About this task. Among the records below, find the lines that contain "Alexa" and copy each of them.

Supplied material.
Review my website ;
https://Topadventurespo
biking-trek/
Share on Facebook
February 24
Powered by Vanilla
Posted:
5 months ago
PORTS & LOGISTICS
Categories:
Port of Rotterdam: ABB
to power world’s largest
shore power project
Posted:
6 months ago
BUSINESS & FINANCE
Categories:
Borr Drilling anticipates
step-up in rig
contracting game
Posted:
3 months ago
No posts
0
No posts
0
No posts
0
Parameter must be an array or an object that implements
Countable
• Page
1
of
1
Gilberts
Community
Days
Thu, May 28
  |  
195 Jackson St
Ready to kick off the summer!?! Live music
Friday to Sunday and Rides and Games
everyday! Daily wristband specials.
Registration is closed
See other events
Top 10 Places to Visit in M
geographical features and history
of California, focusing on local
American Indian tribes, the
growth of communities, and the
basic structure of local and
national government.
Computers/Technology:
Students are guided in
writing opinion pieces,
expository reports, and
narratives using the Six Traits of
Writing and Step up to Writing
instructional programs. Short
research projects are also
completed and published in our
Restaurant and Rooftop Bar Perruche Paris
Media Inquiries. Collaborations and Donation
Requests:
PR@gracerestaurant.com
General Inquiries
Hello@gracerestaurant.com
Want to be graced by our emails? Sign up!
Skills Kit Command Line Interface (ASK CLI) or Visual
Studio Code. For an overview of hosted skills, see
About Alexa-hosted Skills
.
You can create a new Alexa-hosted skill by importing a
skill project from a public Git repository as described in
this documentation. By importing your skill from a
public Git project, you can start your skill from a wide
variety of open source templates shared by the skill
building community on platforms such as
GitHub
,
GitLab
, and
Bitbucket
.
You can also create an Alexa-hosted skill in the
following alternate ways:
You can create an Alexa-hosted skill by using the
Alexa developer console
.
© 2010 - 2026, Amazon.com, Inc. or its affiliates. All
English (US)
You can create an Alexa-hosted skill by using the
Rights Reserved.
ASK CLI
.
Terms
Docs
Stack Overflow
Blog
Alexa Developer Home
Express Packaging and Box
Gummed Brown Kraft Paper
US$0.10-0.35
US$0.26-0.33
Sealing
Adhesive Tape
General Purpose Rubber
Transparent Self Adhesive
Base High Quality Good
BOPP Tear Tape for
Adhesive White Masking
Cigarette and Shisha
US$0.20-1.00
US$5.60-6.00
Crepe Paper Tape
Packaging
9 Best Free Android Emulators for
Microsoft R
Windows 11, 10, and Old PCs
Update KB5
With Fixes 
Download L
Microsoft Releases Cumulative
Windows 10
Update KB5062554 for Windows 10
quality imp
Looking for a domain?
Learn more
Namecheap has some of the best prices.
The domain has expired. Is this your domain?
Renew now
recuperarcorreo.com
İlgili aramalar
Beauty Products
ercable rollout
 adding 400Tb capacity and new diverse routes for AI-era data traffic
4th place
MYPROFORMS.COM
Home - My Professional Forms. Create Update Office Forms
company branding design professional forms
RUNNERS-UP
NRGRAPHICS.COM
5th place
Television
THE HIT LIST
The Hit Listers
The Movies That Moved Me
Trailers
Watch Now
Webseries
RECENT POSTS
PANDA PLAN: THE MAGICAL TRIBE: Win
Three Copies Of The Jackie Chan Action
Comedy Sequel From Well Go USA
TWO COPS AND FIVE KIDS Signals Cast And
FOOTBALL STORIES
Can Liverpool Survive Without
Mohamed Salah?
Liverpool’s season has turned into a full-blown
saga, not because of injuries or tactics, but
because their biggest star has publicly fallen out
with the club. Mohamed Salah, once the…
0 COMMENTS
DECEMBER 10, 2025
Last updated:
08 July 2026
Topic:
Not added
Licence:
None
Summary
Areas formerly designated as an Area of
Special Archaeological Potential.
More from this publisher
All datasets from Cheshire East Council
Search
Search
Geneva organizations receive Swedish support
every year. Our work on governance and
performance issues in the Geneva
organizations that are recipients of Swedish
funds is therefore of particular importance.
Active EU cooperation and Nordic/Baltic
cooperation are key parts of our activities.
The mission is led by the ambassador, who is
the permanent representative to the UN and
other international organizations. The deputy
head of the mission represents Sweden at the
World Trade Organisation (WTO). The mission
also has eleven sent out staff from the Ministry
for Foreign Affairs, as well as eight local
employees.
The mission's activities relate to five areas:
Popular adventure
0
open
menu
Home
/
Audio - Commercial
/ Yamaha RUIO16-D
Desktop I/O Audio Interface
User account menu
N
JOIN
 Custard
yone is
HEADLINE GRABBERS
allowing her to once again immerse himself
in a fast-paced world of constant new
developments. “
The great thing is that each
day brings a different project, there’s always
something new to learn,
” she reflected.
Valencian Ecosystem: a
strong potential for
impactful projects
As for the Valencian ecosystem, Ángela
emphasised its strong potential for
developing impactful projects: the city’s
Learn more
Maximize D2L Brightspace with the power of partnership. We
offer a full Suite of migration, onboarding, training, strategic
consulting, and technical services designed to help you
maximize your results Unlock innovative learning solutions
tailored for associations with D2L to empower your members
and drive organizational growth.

Task answer.
About Alexa-hosted Skills
You can create a new Alexa-hosted skill by importing a
You can also create an Alexa-hosted skill in the
You can create an Alexa-hosted skill by using the
Alexa developer console
You can create an Alexa-hosted skill by using the
Alexa Developer Home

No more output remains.